Pengamat sebut ijazah palsu fenomena gunung es pendidikan yang kacau
Sumber persoalan ijazah palsu ini diduga dari praktik komersialisasi pendidikan.
Laporan Menristek Dikti mengenai kasus ijazah palsu yang diduga dikeluarkan perguruan tinggi beken di luar negeri, Berkeley of Michigan University, dinilai sebagai sebuah fenomena gunung es dalam dunia pendidikan. Hal tersebut diungkapkan pengamat pendidikan dari Kampus Universitas Sultan Ageng Tirtayasa (Untirta), Serang, Banten, Syadeli Hanafi.
Menurut Syadeli, keberadaan ijazah palsu bukan hal baru dalam dunia pendidikan. Sumber dari persoalan ijazah palsu ini adalah praktik komersialisasi pendidikan, yang hanya berorientasi pada uang.
"Makanya pendidikan hanya disederhanakan soal mendapatkan ijazah. Ijazah jadi segala-galanya. Makanya orang berani membayar sekian banyak uang untuk mendapatkan ijazah. Tujuannya dengan ijazah itu, orang akan mendapat pekerjaan yang kembali mendatangkan uang," kata Syadeli Hanafi kepada wartawan, Serang, Kamis (28/5).
Syadeli kembali mengingatkan kepada masyarakat agar mempertimbangkan akreditasi perguruan tinggi sebagai acuan untuk memilih pendidikan.
"Kita bisa lihat jaminan mutu pendidikannya. Karena kalau kampus yang benar, mulai dari tahapan seleksi mahasiswa hingga keberadaan mahasiswa terpantau Dikti. Jadi jelas proses pendidikannya, tidak asal dapat ijazah," ujarnya.
Syadeli mengatakan, ijazah palsu ini merupakan tahap akhir dari proses pendidikan yang palsu.
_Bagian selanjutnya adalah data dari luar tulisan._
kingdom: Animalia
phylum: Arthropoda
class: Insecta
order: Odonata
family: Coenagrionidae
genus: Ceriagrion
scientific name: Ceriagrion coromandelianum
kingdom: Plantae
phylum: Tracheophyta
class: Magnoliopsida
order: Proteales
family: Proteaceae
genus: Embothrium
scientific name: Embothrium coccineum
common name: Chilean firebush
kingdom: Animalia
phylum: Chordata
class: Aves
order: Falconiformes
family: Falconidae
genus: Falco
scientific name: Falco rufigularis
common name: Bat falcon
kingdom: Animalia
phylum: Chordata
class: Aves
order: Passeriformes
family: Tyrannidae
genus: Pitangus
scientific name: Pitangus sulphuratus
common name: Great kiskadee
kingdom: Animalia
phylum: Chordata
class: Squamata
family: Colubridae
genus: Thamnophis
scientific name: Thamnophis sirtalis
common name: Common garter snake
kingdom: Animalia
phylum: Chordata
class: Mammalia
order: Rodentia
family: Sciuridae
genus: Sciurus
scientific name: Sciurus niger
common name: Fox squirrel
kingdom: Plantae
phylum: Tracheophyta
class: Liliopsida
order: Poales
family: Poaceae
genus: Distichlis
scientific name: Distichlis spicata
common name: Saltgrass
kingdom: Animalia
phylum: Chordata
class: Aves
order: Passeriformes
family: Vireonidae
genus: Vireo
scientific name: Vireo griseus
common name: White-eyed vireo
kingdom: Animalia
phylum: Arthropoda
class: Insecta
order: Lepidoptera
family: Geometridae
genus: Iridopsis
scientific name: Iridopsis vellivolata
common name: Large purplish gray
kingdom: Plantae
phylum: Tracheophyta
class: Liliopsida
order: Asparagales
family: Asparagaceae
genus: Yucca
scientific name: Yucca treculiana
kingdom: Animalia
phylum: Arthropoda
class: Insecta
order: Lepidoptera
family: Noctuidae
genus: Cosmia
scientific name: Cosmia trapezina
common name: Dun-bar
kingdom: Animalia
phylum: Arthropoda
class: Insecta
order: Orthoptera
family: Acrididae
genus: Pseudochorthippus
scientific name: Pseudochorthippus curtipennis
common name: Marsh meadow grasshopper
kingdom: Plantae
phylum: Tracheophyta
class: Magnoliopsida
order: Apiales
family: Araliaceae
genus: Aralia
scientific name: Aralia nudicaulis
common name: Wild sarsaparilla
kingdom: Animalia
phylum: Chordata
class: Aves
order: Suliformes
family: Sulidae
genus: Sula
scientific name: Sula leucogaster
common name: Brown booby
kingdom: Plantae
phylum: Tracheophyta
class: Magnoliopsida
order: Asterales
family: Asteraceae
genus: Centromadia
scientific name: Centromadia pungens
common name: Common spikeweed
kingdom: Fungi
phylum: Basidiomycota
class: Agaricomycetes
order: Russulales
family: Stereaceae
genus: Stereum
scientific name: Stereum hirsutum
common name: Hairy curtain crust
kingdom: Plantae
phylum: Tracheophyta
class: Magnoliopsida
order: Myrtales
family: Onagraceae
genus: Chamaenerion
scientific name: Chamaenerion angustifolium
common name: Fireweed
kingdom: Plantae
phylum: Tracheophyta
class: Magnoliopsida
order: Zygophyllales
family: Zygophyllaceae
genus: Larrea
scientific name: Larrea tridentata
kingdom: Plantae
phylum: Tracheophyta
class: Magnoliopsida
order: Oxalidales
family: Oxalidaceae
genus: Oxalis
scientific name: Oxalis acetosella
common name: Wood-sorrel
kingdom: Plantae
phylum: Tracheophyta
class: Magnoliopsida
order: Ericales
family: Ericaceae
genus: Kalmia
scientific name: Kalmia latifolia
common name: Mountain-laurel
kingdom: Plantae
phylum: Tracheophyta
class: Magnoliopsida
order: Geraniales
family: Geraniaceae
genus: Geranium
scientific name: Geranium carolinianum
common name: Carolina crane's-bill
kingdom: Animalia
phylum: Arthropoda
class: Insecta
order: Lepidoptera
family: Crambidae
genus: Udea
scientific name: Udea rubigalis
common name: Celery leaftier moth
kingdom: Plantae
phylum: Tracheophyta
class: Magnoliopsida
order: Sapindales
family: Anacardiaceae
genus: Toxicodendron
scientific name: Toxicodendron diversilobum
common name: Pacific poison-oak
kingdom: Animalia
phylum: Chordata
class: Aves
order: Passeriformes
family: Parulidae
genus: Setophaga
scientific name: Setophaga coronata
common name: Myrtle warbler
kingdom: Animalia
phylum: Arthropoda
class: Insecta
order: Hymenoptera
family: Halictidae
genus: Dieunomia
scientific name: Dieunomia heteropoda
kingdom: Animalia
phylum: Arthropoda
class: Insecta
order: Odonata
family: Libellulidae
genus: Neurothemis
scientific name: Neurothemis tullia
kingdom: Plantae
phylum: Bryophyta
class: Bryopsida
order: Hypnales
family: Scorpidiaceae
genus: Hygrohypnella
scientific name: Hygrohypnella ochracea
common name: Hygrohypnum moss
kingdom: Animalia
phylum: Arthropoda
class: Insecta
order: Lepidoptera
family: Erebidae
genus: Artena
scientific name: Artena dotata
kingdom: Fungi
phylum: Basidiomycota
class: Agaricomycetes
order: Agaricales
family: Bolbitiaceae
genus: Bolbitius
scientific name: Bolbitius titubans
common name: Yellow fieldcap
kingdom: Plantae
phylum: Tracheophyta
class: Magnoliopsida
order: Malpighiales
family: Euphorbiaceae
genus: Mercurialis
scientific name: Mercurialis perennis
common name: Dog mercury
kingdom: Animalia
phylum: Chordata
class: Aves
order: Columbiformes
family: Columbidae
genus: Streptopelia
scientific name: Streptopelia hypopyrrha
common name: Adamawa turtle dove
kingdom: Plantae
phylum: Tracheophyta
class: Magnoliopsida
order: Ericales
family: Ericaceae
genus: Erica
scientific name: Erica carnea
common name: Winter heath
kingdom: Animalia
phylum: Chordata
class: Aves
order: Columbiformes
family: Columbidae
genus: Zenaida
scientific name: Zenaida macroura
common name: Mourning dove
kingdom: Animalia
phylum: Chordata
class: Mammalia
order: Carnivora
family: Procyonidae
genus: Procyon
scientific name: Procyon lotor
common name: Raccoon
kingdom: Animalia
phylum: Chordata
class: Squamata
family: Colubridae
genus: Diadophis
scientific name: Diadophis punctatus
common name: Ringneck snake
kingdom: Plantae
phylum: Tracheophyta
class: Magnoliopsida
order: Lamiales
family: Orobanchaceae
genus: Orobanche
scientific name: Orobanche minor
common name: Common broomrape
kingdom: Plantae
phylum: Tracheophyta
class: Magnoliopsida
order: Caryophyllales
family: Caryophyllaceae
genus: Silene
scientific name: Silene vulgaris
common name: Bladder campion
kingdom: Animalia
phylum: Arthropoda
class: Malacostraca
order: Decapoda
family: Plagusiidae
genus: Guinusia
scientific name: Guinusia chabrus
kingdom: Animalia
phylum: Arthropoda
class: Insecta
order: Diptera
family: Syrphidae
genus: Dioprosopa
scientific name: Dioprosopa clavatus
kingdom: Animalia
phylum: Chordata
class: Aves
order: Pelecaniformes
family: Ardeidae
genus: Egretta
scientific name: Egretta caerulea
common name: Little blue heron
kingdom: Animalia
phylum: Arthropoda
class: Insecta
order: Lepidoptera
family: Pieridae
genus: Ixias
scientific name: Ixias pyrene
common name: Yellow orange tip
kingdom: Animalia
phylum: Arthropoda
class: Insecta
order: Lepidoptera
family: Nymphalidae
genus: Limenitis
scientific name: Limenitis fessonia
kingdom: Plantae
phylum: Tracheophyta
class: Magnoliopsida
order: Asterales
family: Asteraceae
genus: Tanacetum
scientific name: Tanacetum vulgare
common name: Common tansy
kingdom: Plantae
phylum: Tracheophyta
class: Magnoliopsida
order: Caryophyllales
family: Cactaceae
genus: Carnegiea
"Itu kan hanya ujung saja, sebelumnya pasti ada ujian palsu, kartu hasil studi (KHS) palsu, nilai palsu, dan skripsi palsu. Jual beli nilai dan skripsi itu sudah menjadi rahasia umum. Makanya kalau mau benar-benar membersihkan proses pendidikan harus dari akarnya. Jangan hanya ujungnya saja," tegasnya.
Menurutnya, pemalsuan ijazah merupakan pelanggaran hukum sebagaimana tertuang dalam pasal 67 Undang-Undang No 20 tahun 2003 yang menyatakan perseorangan, organisasi, atau penyelenggara pendidikan yang memberikan ijazah, sertifikat kompetensi, gelar akademik, profesi, dan atau vokasi tanpa hak, dipidana dengan pidana penjara paling lama sepuluh tahun dan atau pidana denda paling banyak satu miliar rupiah.
Bagi penyelenggara perguruan tinggi yang dinyatakan ditutup berdasarkan Pasal 21 ayat (5) dan masih beroperasi dipidana dengan pidana penjara paling lama sepuluh tahun dan/atau pidana denda paling banyak satu miliar rupiah.
Untuk diketahui, Menteri Riset, Teknologi dan Pendidikan Tinggi Mohammad Nasir melaporkan temuan ijazah palsu yang dikeluarkan Universitas Berkeley of Michigan, Jalan Proklamasi, Menteng, Jakarta Pusat pada Selasa (26/5). Laporan tersebut sudah disampaikan kepada pihak Polri. Kapolri Jenderal Badrodin Haiti mengatakan institusinya akan memeriksa laporan ijazah palsu tersebut.